Words from Dic(tionary)

dictionary with letter A

Allegory: (n) a story, poem or picture that can be interpreted to reveal a hidden meaning, typically a moral or political one: e.g. Pilgrim’s Progress is an allegory of the spiritual journey.

I am not sure when it happened, but somewhere along the line, the word “reality” became synonymous with “truth.”

Reality is not truth. Rather, it is our present fallen position.

Often we have to escape reality to climb a little higher to see over the mounds of our own stupidity. Yet in the past thirty or forty years, entertainment, education and even our politics have boasted their “open-mindedness” and intellectual pursuits by taking a snapshot of ongoing human behavior, insisting that it is a tableau of our destiny.

Isn’t that ridiculous?

So when I think about the allegory, I realize that it is almost a lost art–because allegory does exactly the opposite of reality movies and TV. The allegory says there are principles, feelings and ideas which are eternal and lasting–which only need to be passed through the prism of our present understanding in order to enlighten us.

Just because people are going through a season when they think God is mean, or doesn’t exist at all, does not mean that’s what they will feel in five years.

What is the consensus of human need on the issue? Find that–then draw an allegory, using the language of our times to present everlasting truth.

  • I don’t want society deciding what is valuable.
  • I don’t want to have a conversation with someone about television shows which extol violence, crime, graft, greed and incest and have him look at me with pity because I don’t understand that it’s “a true story.”
  • I don’t want to watch vampires suck the blood out of werewolves as witches place curses on hobbits who are out to pursue rings by killing dragons and believe that I am out of step because it is just necessary escapist fantasy.
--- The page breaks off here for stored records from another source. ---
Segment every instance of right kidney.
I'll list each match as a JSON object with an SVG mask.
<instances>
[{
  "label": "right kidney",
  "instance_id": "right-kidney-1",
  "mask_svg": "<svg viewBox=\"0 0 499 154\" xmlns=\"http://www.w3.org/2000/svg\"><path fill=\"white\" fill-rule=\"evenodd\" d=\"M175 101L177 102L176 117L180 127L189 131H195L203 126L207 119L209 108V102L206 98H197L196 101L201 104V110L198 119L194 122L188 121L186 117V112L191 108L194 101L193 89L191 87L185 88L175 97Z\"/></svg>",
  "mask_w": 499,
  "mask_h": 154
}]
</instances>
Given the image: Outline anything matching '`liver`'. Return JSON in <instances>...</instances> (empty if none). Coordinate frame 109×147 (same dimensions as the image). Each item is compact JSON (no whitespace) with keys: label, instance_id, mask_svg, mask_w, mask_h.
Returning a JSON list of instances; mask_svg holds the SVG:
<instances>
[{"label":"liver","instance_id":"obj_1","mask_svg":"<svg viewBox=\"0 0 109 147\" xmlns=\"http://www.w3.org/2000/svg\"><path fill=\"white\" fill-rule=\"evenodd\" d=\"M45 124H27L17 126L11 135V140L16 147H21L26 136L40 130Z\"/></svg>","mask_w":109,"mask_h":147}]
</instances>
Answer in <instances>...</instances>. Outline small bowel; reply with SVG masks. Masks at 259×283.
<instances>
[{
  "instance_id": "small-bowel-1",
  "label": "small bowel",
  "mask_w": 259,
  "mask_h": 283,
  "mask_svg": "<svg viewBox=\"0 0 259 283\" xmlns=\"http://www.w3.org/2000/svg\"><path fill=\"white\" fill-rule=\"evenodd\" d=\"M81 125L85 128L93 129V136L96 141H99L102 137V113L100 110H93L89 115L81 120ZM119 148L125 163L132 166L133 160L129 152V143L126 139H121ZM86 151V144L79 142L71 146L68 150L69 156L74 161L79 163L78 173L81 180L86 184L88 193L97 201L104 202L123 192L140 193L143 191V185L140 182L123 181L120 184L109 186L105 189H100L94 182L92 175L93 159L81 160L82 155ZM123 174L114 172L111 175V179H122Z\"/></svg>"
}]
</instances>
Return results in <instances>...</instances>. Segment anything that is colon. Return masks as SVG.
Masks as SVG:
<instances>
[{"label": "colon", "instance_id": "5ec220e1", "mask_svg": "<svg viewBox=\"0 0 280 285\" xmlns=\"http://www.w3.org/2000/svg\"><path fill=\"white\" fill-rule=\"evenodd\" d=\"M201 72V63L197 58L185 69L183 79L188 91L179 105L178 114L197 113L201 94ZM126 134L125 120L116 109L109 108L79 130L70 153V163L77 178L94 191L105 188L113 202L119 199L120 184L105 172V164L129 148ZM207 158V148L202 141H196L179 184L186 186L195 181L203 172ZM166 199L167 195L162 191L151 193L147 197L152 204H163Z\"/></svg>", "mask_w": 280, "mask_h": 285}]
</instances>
Maybe Lord of the Rings and Harry Potter are attempts at allegory, but they are so cluttered with the inclusion of destiny that they lose the passion of free will.

I admire allegory.

I appreciate the way Jesus used allegory in parables, explaining the kingdom of God to people by referencing fish, coins, bread yeast and mustard seeds instead of merely bitching about the Romans and complaining about the boring Pharisees.

Reality is not truth.

Truth is finding a way to share what has blessed our species for thousands of years … in a contemporary fashion.